Richard Lugar, Senator since 1976, foreign policy expert, one of the last of the old school of moderate Republican senators, was bitter, and worried, after his defeat:
“If Mr. Mourdock is elected, I want him to be a good Senator. But that will require him to revise his stated goal of bringing more partisanship to Washington. He and I share many positions, but his embrace of an unrelenting partisan mindset is irreconcilable with my philosophy of governance and my experience of what brings results for Hoosiers in the Senate. In effect, what he has promised in this campaign is reflexive votes for a rejectionist orthodoxy and rigid opposition to the actions and proposals of the other party. His answer to the inevitable roadblocks he will encounter in Congress is merely to campaign for more Republicans who embrace the same partisan outlook. He has pledged his support to groups whose prime mission is to cleanse the Republican party of those who stray from orthodoxy as they see it. This is not conducive to problem solving and governance.
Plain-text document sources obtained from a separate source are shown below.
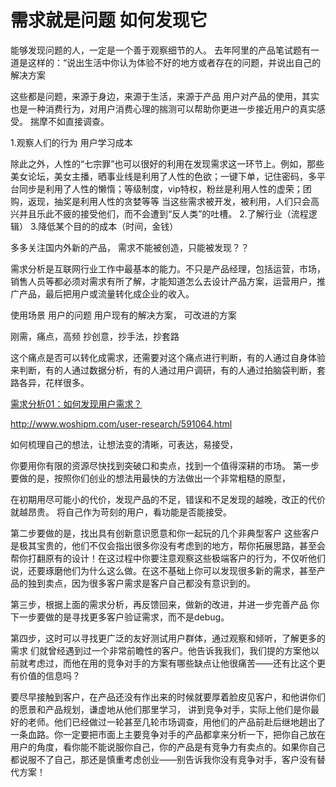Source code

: * 需求就是问题 如何发现它
能够发现问题的人，一定是一个善于观察细节的人。
去年阿里的产品笔试题有一道是这样的：“说出生活中你认为体验不好的地方或者存在的问题，并说出自己的解决方案

这些都是问题，来源于身边，来源于生活，来源于产品
用户对产品的使用，其实也是一种消费行为，对用户消费心理的揣测可以帮助你更进一步接近用户的真实感受。
揣摩不如直接调查。

1.观察人们的行为
用户学习成本

除此之外，人性的“七宗罪”也可以很好的利用在发现需求这一环节上。例如，那些美女论坛，美女主播，晒事业线是利用了人性的色欲；一键下单，记住密码，多平台同步是利用了人性的懒惰；等级制度，vip特权，粉丝是利用人性的虚荣；团购，返现，抽奖是利用人性的贪婪等等
当这些需求被开发，被利用，人们只会高兴并且乐此不疲的接受他们，而不会遭到“反人类”的吐槽。
2.了解行业（流程逻辑）
3.降低某个目的的成本（时间，金钱）

多多关注国内外新的产品，
需求不能被创造，只能被发现？？

需求分析是互联网行业工作中最基本的能力。不只是产品经理，包括运营，市场，销售人员等都必须对需求有所了解，才能知道怎么去设计产品方案，运营用户，推广产品，最后把用户或流量转化成企业的收入。

使用场景
用户的问题
用户现有的解决方案，
可改进的方案

刚需，痛点，高频
抄创意，抄手法，抄套路

这个痛点是否可以转化成需求，还需要对这个痛点进行判断，有的人通过自身体验来判断，有的人通过数据分析，有的人通过用户调研，有的人通过拍脑袋判断，套路各异，花样很多。

[[http://www.woshipm.com/pmd/587068.html][需求分析01：如何发现用户需求？]]

http://www.woshipm.com/user-research/591064.html

如何梳理自己的想法，让想法变的清晰，可表达，易接受，

你要用你有限的资源尽快找到突破口和卖点，找到一个值得深耕的市场。
第一步要做的是，按照你们创业的想法用最快的方法做出一个非常粗糙的原型，

在初期用尽可能小的代价，发现产品的不足，错误和不足发现的越晚，改正的代价就越昂贵。
将自己作为苛刻的用户，看功能是否能接受。

第二步要做的是，找出具有创新意识愿意和你一起玩的几个非典型客户
这些客户是极其宝贵的，他们不仅会指出很多你没有考虑到的地方，帮你拓展思路，甚至会帮你打翻原有的设计！在这过程中你要注意观察这些极端客户的行为，不仅听他们说，还要琢磨他们为什么这么做。在这不基础上你可以发现很多新的需求，甚至产品的独到卖点，因为很多客户需求是客户自己都没有意识到的。


第三步，根据上面的需求分析，再反馈回来，做新的改进，并进一步完善产品
你下一步要做的是寻找更多客户验证需求，而不是debug。

第四步，这时可以寻找更广泛的友好测试用户群体，通过观察和倾听，了解更多的需求
们就曾经遇到过一个非常前瞻性的客户。他告诉我我们，我们提的方案他以前就考虑过，而他在用的竞争对手的方案有哪些缺点让他很痛苦——还有比这个更有价值的信息吗？

要尽早接触到客户，在产品还没有作出来的时候就要厚着脸皮见客户，和他讲你们的愿景和产品规划，谦虚地从他们那里学习，
讲到竞争对手，实际上他们是你最好的老师。他们已经做过一轮甚至几轮市场调查，用他们的产品前赴后继地趟出了一条血路。你一定要把市面上主要竞争对手的产品都拿来分析一下，把你自己放在用户的角度，看你能不能说服你自己，你的产品是有竞争力有卖点的。如果你自己都说服不了自己，那还是慎重考虑创业——别告诉我你没有竞争对手，客户没有替代方案！
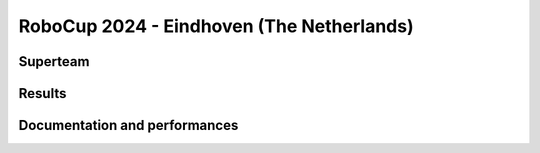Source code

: RoboCup 2024 - Eindhoven (The Netherlands)
==========================================

Superteam
---------

Results
-------

.. superteam_awards:: _static/competitions/rcj-2024/data.json 2024

Documentation and performances
--------------------------------

.. superteams:: _static/competitions/rcj-2024/data.json 2024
And he will find that unless he modifies his approach, he will achieve little as a legislator.”
As Nate Silver points out on his blog FiveThirtyEight, Richard Lugar is the latest in a series of moderate Republican Senators to be defeated. Of the 27 moderate Republicans in the Senate just a few years ago, only six will remain after the November elections. In contrast, only 11 of the 28 conservative Republicans will be gone next year.
“The Republican Senate is starting to grow as conservative as the Republican House,” writes Silver.